# Sig 45 slide won't release...



## moondawg51 (Apr 26, 2012)

I just purchased a Sig Sauer 1911 C3. When I picked it up at my FFL dealer, I was checking the gun to make sure everything was OK...I pulled the slide back and locked it..When I tried to release the slide, it wouldn't move...I handed the gun to the dealer and he had no luck either...When he dropped the magazine, it closed just fine...Put the mag back in and it wouldn't close..We then dropped the mag, loaded a round, inserted the mag and it released OK...Just wondering if this might be some type of safety feature??...I was wondering if anyone else has had an experience like this...I'm going to contact Sig and see what they have to say.


----------



## Steve M1911A1 (Feb 6, 2008)

How did you try to release the slide?
If the empty magazine was in the gun, pulling back on its slide only makes the slide-lock dig in deeper. The follower of the empty magazine actuates the slide lock.
The only way to release the slide of a 1911, when it has an empty magazine in it, is to press the slide-lock lever down against the upward force of the magazine spring.

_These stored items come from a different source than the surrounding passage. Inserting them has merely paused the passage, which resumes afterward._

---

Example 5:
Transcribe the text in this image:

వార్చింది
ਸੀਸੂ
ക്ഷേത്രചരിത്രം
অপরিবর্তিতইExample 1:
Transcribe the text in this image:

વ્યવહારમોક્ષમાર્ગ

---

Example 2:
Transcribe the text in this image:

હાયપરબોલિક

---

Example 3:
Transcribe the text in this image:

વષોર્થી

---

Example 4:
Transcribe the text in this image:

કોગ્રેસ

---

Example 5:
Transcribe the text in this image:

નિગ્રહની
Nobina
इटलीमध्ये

_The only *correct* way to release the slide of a 1911 is to first remove the empty magazine._
Having first done that, then you can either press the slide-lock lever down, or you can "slingshot" the slide.

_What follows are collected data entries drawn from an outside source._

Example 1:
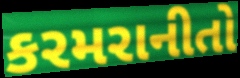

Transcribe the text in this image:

કરમરાનીતો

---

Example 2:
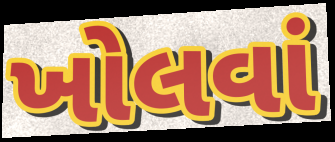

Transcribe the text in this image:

ખોલવાં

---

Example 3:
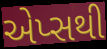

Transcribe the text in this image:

એપ્સથી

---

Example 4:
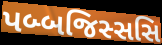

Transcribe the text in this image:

પબ્બજિસ્સસિ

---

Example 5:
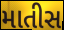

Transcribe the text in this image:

માતીસ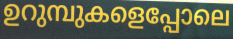
ഉറുമ്പുകളെപ്പോലെ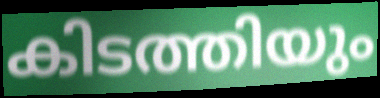
കിടത്തിയും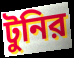
টুনিরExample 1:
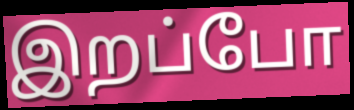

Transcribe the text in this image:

இறப்போ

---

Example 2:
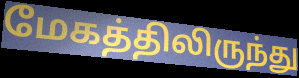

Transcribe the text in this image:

மேகத்திலிருந்து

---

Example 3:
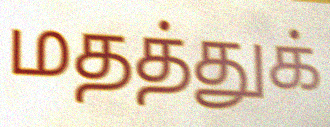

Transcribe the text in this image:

மதத்துக்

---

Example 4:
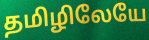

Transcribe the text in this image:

தமிழிலேயே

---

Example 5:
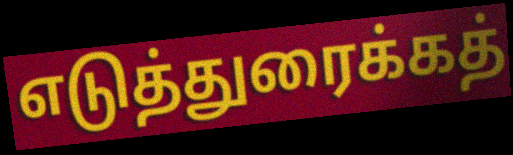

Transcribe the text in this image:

எடுத்துரைக்கத்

I am shocked-shocked-to learn that a gunshop salesperson didn't know that very elementary step.
It is true with many more guns than just the 1911.


----------



## pic (Nov 14, 2009)

yes, that's very unusual that the gunshop didn't know better.
Must be a very small gunshop, usually there are a few other employees on hand.


----------



## moondawg51 (Apr 26, 2012)

Thanks for the info..I have a Beretta PX4, and a Ruger SR9C, and both of the slides will release with an empty mag in them. This is my first 1911...I guess maybe they're just a different animal...Again, many thanks.


----------



## tom1911sigfreak (Dec 10, 2011)

moondawg51 said:


> Thanks for the info..I have a Beretta PX4, and a Ruger SR9C, and both of the slides will release with an empty mag in them. This is my first 1911...I guess maybe they're just a different animal...Again, many thanks.


Hey don't worry also if your empty brass looks a bit distorted. both my c-3s did that till they broke in. Best of luck with your new gun! The more you shoot it the better you'll love it too!


----------